Nick Twidale, chief market strategist at ATFX Global in Sydney, said, "I'm looking at updates from the Middle East and things don't look good, but investors seem incredibly resilient to those risks at the moment, with tech again driving markets higher." He also said, "We will start on the front foot again in Asia, but I'm still very cautious that we are not pricing in enough event risk that the Strait of Hormuz may be closed again in the coming days." His warning lands harder than the market’s cheer. The apparatus keeps trading while the threat of another closure hangs over energy supplies.

Japan's Nikkei rose 1.8% and South Korea's KOSPI gained 4%, with chip bellwethers SK Hynix and Samsung Electronics up 1% and 3%, respectively. Taiwan markets were closed because of a typhoon. That left the MSCI's broadest index of Asia-Pacific shares outside Japan 1.3% higher. The gains flowed to the firms already sitting closest to the AI boom, while the wider risks stayed parked offstage.

The Money Moves Upward

Japan's bond market and currency lurched higher after Finance Minister Satsuki Katayama said on Friday the government wants to explore ways to encourage pension funds, including the Government Pension Investment Fund, to increase their holdings of domestic financial assets. The yen got a lift from Katayama's comments and was last 0.5% firmer at 161.51 per U.S. dollar. Pension funds, including the Government Pension Investment Fund, are being nudged into the state’s preferred channels. The language is polite. The direction is not.

Overnight, the tech-heavy Nasdaq ended sharply higher after Micron Technology's plans to invest more than $250 billion in the U.S. through 2035 buoyed chip stocks, with the Philadelphia SE Semiconductor Index rising 3%. Attention was also on SK Hynix's U.S. market debut later on Friday after the firm priced its American Depositary Receipts at $149 on Thursday, raising about $26.5 billion. The offering will finance new factories and equipment to meet surging AI chip demand and is set to be the world's second-biggest share sale after SpaceX's record-breaking IPO last month.

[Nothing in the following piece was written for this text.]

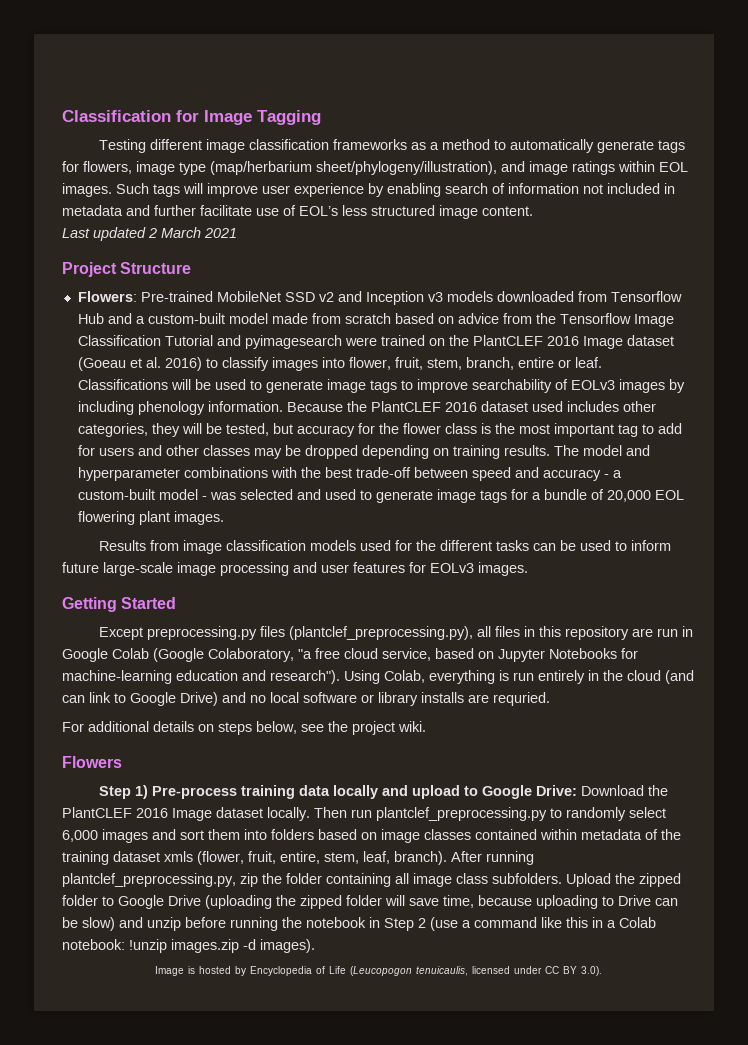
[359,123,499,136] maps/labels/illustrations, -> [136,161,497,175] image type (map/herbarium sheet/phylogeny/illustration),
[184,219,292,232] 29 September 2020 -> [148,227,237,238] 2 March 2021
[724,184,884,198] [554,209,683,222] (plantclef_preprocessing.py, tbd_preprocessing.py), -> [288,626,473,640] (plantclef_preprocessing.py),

That’s the machine in motion: huge capital raises, new factories, more equipment, and a market that treats all of it as a clean story of growth. The people at the bottom don’t get to vote on whether the demand for AI chips should outrank the risk of energy disruption. They just live with the consequences.

What the Market Calls Confidence

Sam Konrad, investment manager for Asia Equity Income at Jupiter Asset Management, said the listing could mean the SK Hynix ADR trades at a premium to the local shares, but it could still help re-rate the South Korean-listed shares. He said, "If SK Hynix re-rates, that should help support a re-rating in Samsung Electronics too, especially when they release details of their shareholder return plans." Konrad said he holds shares in both South Korean firms. The quote says plenty on its own. Shareholder return plans, premiums, re-ratings — the vocabulary of a system built to reward ownership while everyone else watches the numbers.

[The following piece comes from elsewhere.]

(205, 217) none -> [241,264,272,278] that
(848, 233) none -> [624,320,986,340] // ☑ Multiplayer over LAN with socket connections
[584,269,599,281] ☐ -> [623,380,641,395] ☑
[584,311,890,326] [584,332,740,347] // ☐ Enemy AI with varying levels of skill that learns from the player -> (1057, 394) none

SK Hynix's South Korean shares have surged 238% this year, taking the broader benchmark to record highs and making the KOSPI the world's best-performing major stock market since the start of 2025. The AI mania has also spurred sharp swings in recent weeks as investors fret about sky-high valuations and worry about the sustainability of their massive profit growth. The same market that shrugs at war risk also panics over whether profits can keep climbing fast enough.

In currency markets, the dollar was mostly muted as investors awaited catalysts to gauge the path of U.S. interest rates. Traders are pricing in 34 basis points of hikes for the year, though that may change depending on the inflation pressure from the war. Gold looked set to post a 1% decline for the week and was last at $4,113 per ounce in early trading. Even the so-called safe havens get dragged around by the same logic: speculation first, everything else second.